Table 2 Comparison of Bits per pixel values for 51 images taken from fish image dataset

The quality of the reconstructed image by the proposed network is also compared with Super-Resolution CNN (SRCNN). Figures 10 and 11 show that the proposed method has better PSNR and SSIM than SRCNN. SRCNN reconstructs images which are reduced by 50% of their original size as per the work. Also, the proposed method uses Residual dense Neural Network for reconstructing image which transfers features of image from one block to another. This improves the quality of the reconstructed image. Hence the proposed method provides better quality when compared to SRCNN. As a conclusion from the Tables 1 and 2 and Figs. 8 and 10 that the proposed method performs better than C-CNN_R-CNN and SRCNN, because the proposed first compresses the original image to its 50% size by using a compact CNN and then further reduces it by using JPEG-CSF which helps to further reduce the size of the image. In C-CNN_ R-CNN, there is no further compression applied to the compact representation. So, the proposed method provides better compression performance than C-CNN_R-CNN. The reconstructed images from the proposed framework is subjected for fish image classification.

Fig. 10
figure 10

Comparison of PSNR of SRCNN with the proposed method on the sample of 200 test images

Fig. 11
figure 11

Comparison of SSIM of SRCNN with the proposed method on the sample of 200 test images

Table 3 provides the validation accuracy percentage and time taken for computation using transfer learning on various Deep learning models such as Dense Convolutional Network (Densenet201) [37], Googlenet [38], Mobilenetv2 [39], Residual Network (Resnet18) [40], Resnet50, Resnet101, Shufflenet [41], Visual Geometry Group (VGG16) [42], VGG19.

Table 3 Comparison of validation accuracy and time of computation by various Deep Learning models using transfer learning for fish image classification

From Table 3, Shufflenet has the highest validation accuracy percentage with 46 min 24 s as the computation time. If time of computation is important than the accuracy then Googlenet provides an accuracy of 91.94% in 30 min 27 s computation time.

5 Conclusions and future work

The proposed method provides an energy-efficient technique that reduces the amount of data transmitted and at the same time can retain the quality of the transmitted image. The proposed model works on two levels. At the first level, two CNNs (C-CNN and RD-CNN) are trained together to retain data's structural information and provide better reconstruction quality, respectively. In the second level, the compact presentation of the original underwater image is subjected to CSF quantization-based JPEG encoding to enhance the compression rate.

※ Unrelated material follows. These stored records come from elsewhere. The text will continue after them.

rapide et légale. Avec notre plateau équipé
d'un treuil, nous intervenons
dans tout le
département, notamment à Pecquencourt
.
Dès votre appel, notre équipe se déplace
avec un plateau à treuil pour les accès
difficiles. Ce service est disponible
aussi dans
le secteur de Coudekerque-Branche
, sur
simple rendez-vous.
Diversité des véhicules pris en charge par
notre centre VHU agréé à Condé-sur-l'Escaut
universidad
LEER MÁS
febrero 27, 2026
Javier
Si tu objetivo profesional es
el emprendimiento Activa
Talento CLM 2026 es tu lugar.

Experimental results reveal that the proposed work provides better underwater image quality and a high compression ratio than traditional and existing CNN techniques. The proposed method requires the least number of bits per pixel to represent compressed Underwater images compared with C-CNN_ R-CNN, Standard JPEG, and JPEG-CSF. The proposed method provides a 52% reduction in bits per pixel than JPEG-CSF, 86% reduction in bits per pixel than Standard JPEG, and 64.7% reduction in bits per pixel than C-CNN_ R-CNN on an average basis. The proposed method has 3.80% better PSNR and 3.51% better SSIM than SRCNN on an average basis. The proposed method provides better PSNR and Bits per pixel values on 200 images taken from the fish image dataset compared with C-CNN_ R-CNN, Standard JPEG, and JPEG-CSF. The reconstructed images of the proposed model are classified with the highest accuracy of 92.12% using shufflenet, which makes the recognition of different species of images very efficient.

Images of fishes collected by AUVs are transmitted via communication channels to the terrestrial control centre for monitoring purpose. So, there is a need for fast data transmission between the underwater nodes and terrestrial-monitoring systems which can overcome the power failure problems of sensor nodes and effective utilization of communication bandwidth. For the effective utilization of communication bandwidth, there is a need for variable rate encoding. The underwater images need to be enhanced to remove the dominance of blue-green colour. These improvements will be carried out as future work.